Search This Blog

Sunday, January 3, 2010

Stone Beautiful Stone

Stone is our favorite material used in this project (wood and textiles are a close second). Stone possesses so many qualities that it's hard to put a finger on which appeals most. Obviously it has structural as well as architectural qualities. It also has rich textures imbued with character that likes to play with light, and it can hold heat. It's tactile, tonal and can weigh a ton; it has presence.

Laying buried, carried by a glacier or just sitting by itself, dormant for perhaps tens of thousands or millions of years, stone has a story to tell. It may have a provenance, a historical record from having already been in human hands. It's an art medium from nature; pleasing to look at, touch and feel. Be still, quiet and listen to the stone; it has a story to tell.

We are going to use two kinds of stone that we find very appealing and intriguing, and you may have thought stone was just some boring stuff rocks are made of. One is local limestone (white and gray tones) that is currently an abandoned Civil War era barn foundation that we will reclaim and reuse. The second source being considered is "Fresh Water Pearl" granite (white with black speckles) from mid-coast Maine.

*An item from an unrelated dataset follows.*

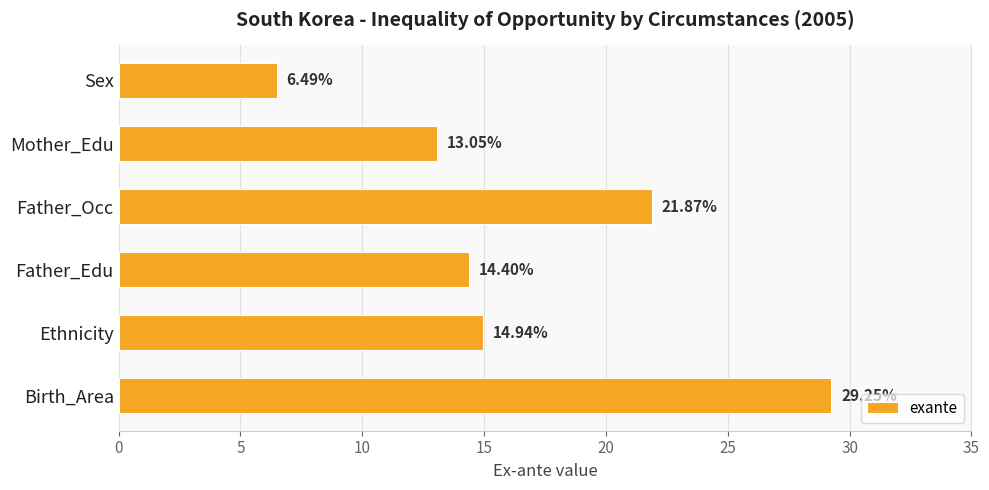

How many data points does each series have?

6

The limestone was used during the barn building boom just after the Civil War due to the destruction wrought from that conflict. Local lore has it that the Union forces razed the farms in the countryside to deny the Confederacy food and provisions available in the rich farming area that is now the panhandle of West Virginia. The war was the impetuous for the mostly non-slave dependent region of Virginia (now West Virginia) to secede from the Commonwealth in order to remain loyal to the Union. The owners of the razed farms must have felt the sting in the meaning of the saying "no good deed goes unpunished".

Anyway, it gets more interesting. There were a number of decedents in the region that traced their heritage to the Hessian mercenaries employed by the British during the Revolutionary War who survived the conflict and settled in the region afterward. Of the approximately 30,000 Hessians engaged in the war, it is estimated that about 4,500 remained after the war.

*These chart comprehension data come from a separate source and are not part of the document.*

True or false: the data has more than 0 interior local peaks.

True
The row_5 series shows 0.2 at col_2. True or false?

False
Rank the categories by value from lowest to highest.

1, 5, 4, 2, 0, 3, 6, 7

Actually, the term mercenary may be a misnomer because the vast majority of these soldiers were poor unfortunates, debtors, petty criminals or simply the poor who were involuntarily pressed into service. The fees paid by the British went to the land holding aristocracy not the soldiers. The Hessian's came primarily from Alsace Lorraine and nearby German speaking regions known for their stone masons. Some immigration occurred after the war so family contact with the old country remained in tact.

Word got back to the old country from the locals about the post-war opportunities so immigrant craftsman came over to participate in the building boom. The story has it that the limestone was locally quarried and worked for use as foundations for barns and other structures by these craftsman. If you look closely you can see their tell tale marks on the stone.

Limestone is not particularly hard and is fairly workable with a chisel and set. The cut stones in the foundation still shows the craftsmanship applied so long ago. The hand fashioned corner stones showing well crafted 90 degree angles are quite exquisite and of particular appeal to us. Using local materials that do not need to be transported far, with very little energy content and are recovered or reclaimed for use in a second life gets high marks on the sustainability scorecard. As we discussed earlier, there are degrees of sustainability and trade offs arise as in the case of our decision to use granite from a favorite place of ours, far off mid-coast Maine.

My bother Brendan and wife Debbie live near Orland, Maine which is the area where Fresh Water Pearl granite comes from. They have been constructing a family retreat for a number of years and they have been using this granite which is very handsome. I'm talking about gargantuan stones, the kind Brendan likes to work with. Granite weights 163 pounds per cubic foot so it's heavy stuff. A working knowledge of geometry, physics and mechanical engineering are prerequisites when working with the size and scale of the stone he works with. He likes to say that gravity and leverage are his best helpers.

We are considering using some monolithic granite stones to provide visual interest as well as structural function for the fireplace and chimney which will be the focal point of the dwelling. We are collaborating on design ideas with him using excellent references from work he has done as well as other projects created by other stone masons. John, our builder's first trade being a stone mason, will also be rendering a design. Actually, at the level of sophistication we are striving for here, sculptor is a more appropriate and accurate description of these artisans.